Transient receptor potential melastatin 2 (TRPM2) channel activation by reactive oxygen species (ROS) plays a critical role in delayed neuronal cell death, responsible for postischemia brain damage via altering intracellular Zn2+ homeostasis, but a mechanistic understanding is still lacking. Here, we showed that H2O2 induced neuroblastoma SH‐SY5Y cell death with a significant delay, dependently of the TRPM2 channel and increased [Zn2+]i, and therefore used this cell model to investigate the mechanisms underlying ROS‐induced TRPM2‐mediated delayed cell death. H2O2 increased concentration‐dependently the [Zn2+]i and caused lysosomal dysfunction and Zn2+ loss and, furthermore, mitochondrial Zn2+ accumulation, fragmentation, and ROS generation. Such effects were suppressed by preventing poly(adenosine diphosphate ribose, ADPR) polymerase‐1‐dependent TRPM2 channel activation with PJ34 and 3,3′,5,5′‐tetra‐tert‐butyldiphenoquinone, inhibiting the TRPM2 channel with 2‐aminoethoxydiphenyl borate (2‐APB) and N‐(p‐amylcinnamoyl)anthranilic acid, or chelating Zn2+ with N,N,N,N‐tetrakis(2‐pyridylmethyl)‐ethylenediamine (TPEN). Bafilomycin‐induced lysosomal dysfunction also resulted in mitochondrial Zn2+ accumulation, fragmentation, and ROS generation that were inhibited by PJ34 or 2‐APB, suggesting that these mitochondrial events are TRPM2 dependent and sequela of lysosomal dysfunction.
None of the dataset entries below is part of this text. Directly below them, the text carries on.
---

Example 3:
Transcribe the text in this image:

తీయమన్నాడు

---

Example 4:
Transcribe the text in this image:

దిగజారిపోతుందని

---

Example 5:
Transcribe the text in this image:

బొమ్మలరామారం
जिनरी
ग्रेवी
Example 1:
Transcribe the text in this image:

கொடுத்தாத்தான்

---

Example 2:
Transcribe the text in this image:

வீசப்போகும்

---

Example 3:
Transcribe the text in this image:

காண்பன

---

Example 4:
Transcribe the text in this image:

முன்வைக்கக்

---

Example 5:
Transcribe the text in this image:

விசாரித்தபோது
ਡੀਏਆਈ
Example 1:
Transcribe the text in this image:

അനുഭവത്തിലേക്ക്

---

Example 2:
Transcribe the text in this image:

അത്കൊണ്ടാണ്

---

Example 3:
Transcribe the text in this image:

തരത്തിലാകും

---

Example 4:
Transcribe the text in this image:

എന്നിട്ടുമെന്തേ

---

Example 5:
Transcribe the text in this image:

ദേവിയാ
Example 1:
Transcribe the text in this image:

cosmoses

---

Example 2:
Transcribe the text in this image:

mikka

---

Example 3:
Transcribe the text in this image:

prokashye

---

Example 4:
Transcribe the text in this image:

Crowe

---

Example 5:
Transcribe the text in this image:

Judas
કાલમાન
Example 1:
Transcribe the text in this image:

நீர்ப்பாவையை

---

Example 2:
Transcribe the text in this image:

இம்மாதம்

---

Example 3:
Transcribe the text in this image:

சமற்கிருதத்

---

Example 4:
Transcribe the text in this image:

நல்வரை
Mitochondrial TRPM2 expression was detected and exposure to ADPR‐induced Zn2+ uptake in isolated mitochondria, which was prevented by TPEN. H2O2‐induced delayed cell death was inhibited by apocynin and diphenyleneiodonium, nicotinamide adenine dinucleotide phosphate hydrogen (NADPH) oxidase (NOX) inhibitors, GKT137831, an NOX1/4‐specific inhibitor, or Go6983, a protein kinase C (PKC) inhibitor. Moreover, inhibition of PKC/NOX prevented H2O2‐induced ROS generation, lysosomal dysfunction and Zn2+ release, and mitochondrial Zn2+ accumulation, fragmentation and ROS generation. Collectively, these results support a critical role for the TRPM2 channel in coupling PKC/NOX‐mediated ROS generation, lysosomal Zn2+ release, and mitochondrial Zn2+ accumulation, and ROS generation to form a vicious positive feedback signaling mechanism for ROS‐induced delayed cell death.